その次に、(そういや捕まえてたのに、なんでここに?)と思い至ってハッとする。


「あの、自称『蟲の女王様』はどうやってここに来たんスか?」

自称言うなやと前置きして、ラービはコホンと咳払いを一つ。

「簡単よ、ヌシらが戦いに赴いた後に抜け出して来ただけじゃ!」

「いやいやいやいや」

あっさりと言うラービに、カルゴンはパタパタと手を振る。

「簡単に逃げられないように魔法で身体能力を落としてから、特殊な縛り方をしてきたんスよ? 無理に抜ければ手足にダメージ残るような!」

見たところ、ラービがその手のダメージを負っている様子はない。

「あの程度でワレを拘束しておけると思うとは、英雄にしては読みが浅いのぅ」

首を傾げるカルゴンに、ラービはミステリアスな笑みを浮かべて精神的上位に立とうとする。


実際には、ラービの肉体はスライムベースであり、あらゆる魔法に抵抗力がある神獣の外殻で作られた鎧をその身に宿している反則仕様だからというのが脱出できた理由だ。

しかし、そんな事実を知らないカルゴン達からすれば、理解不能というのも無理はないだろう。


(神獣殺しの一味だから、なんらかの特殊能力が……?)

当たらずとも遠からずな予想を立てているカルゴンの耳に、隣にいるランガルが「蟲の杖……」と小さく呟く声が届く。

そう、ラービが持っているのは先程の虫の大群を操っていた事からもブラガロートの神器『蟲の杖』に違いない。


(滷獲した神器を使いこなしている? それもこの人らの特殊能力って事ッスか?)

神器への適合はかなりの低確率であり、危険も伴う。

また、英雄クラスの身体的、精神的な頑強さ等も求められるものだ。

仮に神器を使うのがレイだけだったら、たまたまだと判断したに違いない。

だが、目の前で『蟲の杖』や『灰色の槍』を使いこなす彼女達を見ていると、こちらの理解を越えるなんらかの力があったとしてもおかしくないと考えてしまう。
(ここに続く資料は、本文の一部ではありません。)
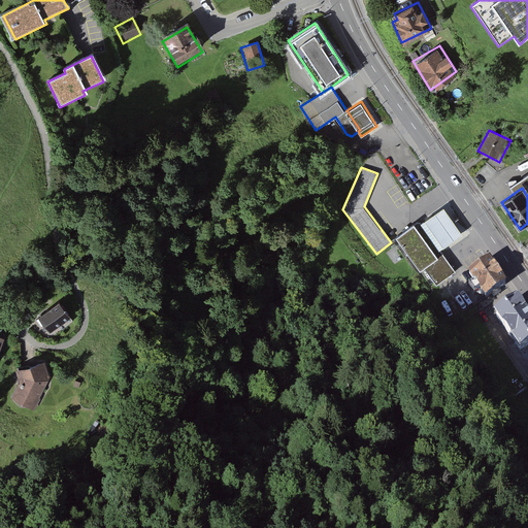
[(443,206),(421,222),(439,249),(463,233),(443,206)]
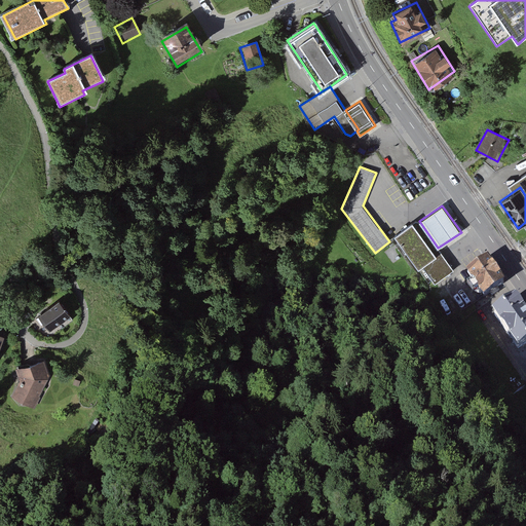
[(415,220),(395,235),(418,268),(422,265),(435,283),(454,269),(447,260),(438,248),(419,221),(415,220)]
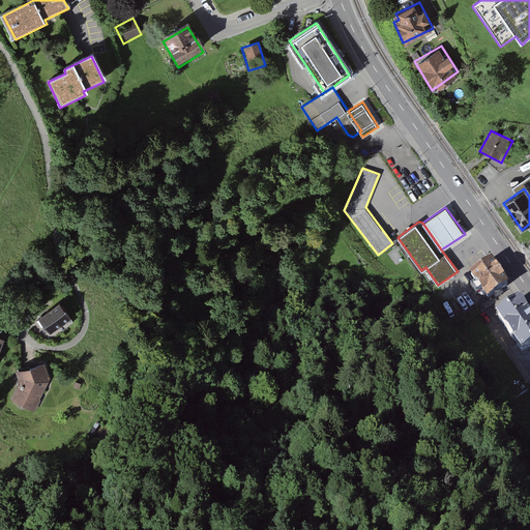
[(492,257),(470,272),(488,297),(509,282),(492,257)]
下手をすればアンチェロンに奪取されている赤と白の槍も、神獣殺しの仲間たちに使われている可能性もあるということだ。


未知なる力……それがどんな物なのかは予想するしかなく、その予想が悪い方に進めばやがて恐怖となっていく。

さすがに英雄だけあって勝手に相手への印象を大きくしすぎて怯える事はなかったが、カルゴンは先程より帰りたい気持ちが強くなっていた。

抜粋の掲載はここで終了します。